Inspired by his mother and a parish priest at Our Lady of the Gardens Church on Chicago’s far south side, his interest in a life of service began early. “Father Chester often spoke of the encouragement he received from Father [Edward] Delaney to become a priest ‘because your people need you,’” said his identical twin brother Father Charles Smith SVD. “Father Delaney’s comments were the foundation of his ministry, encouraging Black men and women to be leaders in their communities, parishes, and churches.”
Born five minutes after his brother in 1959, Chester was the second of Charles A. and Mae Ruth (nee Forte) Smith’s four children. As teenagers, the brothers attended Divine Word Seminary High School in East Troy, Wis., and then Divine Word College in Epworth, Iowa, where Chester earned a bachelor’s degree in sociology.

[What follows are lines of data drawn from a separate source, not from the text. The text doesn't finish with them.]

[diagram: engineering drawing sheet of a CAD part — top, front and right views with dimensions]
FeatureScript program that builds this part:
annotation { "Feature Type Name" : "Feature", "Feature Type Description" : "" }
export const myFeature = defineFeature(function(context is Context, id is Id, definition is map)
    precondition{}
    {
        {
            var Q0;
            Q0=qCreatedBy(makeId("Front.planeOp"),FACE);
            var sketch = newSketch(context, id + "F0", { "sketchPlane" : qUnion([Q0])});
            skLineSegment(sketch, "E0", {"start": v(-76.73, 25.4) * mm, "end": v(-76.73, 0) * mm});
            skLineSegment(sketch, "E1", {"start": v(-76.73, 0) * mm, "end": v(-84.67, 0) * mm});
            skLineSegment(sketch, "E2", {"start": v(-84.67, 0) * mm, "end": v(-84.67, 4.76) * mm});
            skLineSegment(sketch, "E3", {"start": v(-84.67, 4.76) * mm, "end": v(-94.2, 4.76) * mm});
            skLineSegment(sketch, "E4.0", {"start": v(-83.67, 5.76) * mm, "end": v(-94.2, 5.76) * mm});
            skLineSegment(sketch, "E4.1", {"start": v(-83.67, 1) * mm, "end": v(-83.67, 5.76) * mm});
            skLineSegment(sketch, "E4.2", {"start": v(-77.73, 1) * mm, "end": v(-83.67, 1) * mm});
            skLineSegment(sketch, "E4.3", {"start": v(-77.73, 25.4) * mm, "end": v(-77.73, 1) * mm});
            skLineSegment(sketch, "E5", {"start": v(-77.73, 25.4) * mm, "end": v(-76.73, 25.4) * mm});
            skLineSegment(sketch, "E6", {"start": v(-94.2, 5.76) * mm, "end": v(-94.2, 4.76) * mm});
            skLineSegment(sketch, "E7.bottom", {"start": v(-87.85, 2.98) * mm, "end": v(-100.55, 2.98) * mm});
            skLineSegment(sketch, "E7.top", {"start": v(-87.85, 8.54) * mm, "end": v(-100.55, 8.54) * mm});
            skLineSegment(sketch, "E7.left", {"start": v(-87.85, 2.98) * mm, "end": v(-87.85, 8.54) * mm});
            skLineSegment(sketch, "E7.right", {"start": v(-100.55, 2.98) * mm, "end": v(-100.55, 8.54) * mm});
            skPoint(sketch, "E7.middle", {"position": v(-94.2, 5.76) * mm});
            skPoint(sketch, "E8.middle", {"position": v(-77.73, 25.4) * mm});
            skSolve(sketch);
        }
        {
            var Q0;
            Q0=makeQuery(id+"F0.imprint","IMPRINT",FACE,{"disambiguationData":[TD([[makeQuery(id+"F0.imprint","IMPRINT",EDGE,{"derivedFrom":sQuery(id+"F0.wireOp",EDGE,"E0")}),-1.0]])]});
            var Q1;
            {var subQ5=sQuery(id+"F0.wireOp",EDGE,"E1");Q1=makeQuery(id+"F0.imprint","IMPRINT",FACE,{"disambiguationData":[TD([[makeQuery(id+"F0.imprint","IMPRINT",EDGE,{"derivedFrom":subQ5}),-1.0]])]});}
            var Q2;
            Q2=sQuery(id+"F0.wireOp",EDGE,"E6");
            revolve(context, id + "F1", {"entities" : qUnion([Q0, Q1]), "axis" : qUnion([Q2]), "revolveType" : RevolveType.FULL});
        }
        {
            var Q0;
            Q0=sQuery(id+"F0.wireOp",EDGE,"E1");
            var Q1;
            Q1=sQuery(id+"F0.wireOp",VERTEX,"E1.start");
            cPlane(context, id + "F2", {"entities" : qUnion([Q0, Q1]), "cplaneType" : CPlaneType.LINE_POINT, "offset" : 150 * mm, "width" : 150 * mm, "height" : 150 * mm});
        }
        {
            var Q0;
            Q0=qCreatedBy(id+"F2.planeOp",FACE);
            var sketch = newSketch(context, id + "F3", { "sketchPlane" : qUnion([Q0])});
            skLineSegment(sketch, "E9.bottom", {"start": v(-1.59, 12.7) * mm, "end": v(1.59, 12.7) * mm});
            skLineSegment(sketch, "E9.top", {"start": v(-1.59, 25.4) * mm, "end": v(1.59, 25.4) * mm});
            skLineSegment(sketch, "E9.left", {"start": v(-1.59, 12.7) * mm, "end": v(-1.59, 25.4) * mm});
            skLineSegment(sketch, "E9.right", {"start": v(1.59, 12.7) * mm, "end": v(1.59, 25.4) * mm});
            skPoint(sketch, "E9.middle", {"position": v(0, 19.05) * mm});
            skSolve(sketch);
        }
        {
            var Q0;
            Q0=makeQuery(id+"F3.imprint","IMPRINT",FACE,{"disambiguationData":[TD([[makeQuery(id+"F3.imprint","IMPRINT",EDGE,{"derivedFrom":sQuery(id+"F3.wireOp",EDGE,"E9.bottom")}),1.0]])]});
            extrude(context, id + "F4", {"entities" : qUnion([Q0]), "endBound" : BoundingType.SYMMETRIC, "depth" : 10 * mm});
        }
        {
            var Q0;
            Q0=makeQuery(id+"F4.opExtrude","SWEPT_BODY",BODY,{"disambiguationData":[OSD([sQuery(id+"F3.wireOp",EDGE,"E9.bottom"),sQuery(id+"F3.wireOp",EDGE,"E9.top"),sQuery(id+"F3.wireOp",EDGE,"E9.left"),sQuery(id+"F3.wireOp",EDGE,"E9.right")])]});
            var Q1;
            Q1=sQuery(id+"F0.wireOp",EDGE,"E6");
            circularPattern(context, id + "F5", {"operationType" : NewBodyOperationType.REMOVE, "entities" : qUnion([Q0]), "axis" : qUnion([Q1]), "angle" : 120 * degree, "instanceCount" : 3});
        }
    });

In 1982, the Smith twins professed religious vows in the Society of the Divine Word at Bay St. Louis, Miss., site of the first Catholic seminary for African-American students. And in 1988, they made history when they were ordained by Most Rev. J. Terry Steib SVD and became the first pair of African-American twins to become priests in the United States.
Father Chester Smith once said that he finally and fully committed to the idea of becoming a priest when he was a seminarian, working in the Watts section of Los Angeles.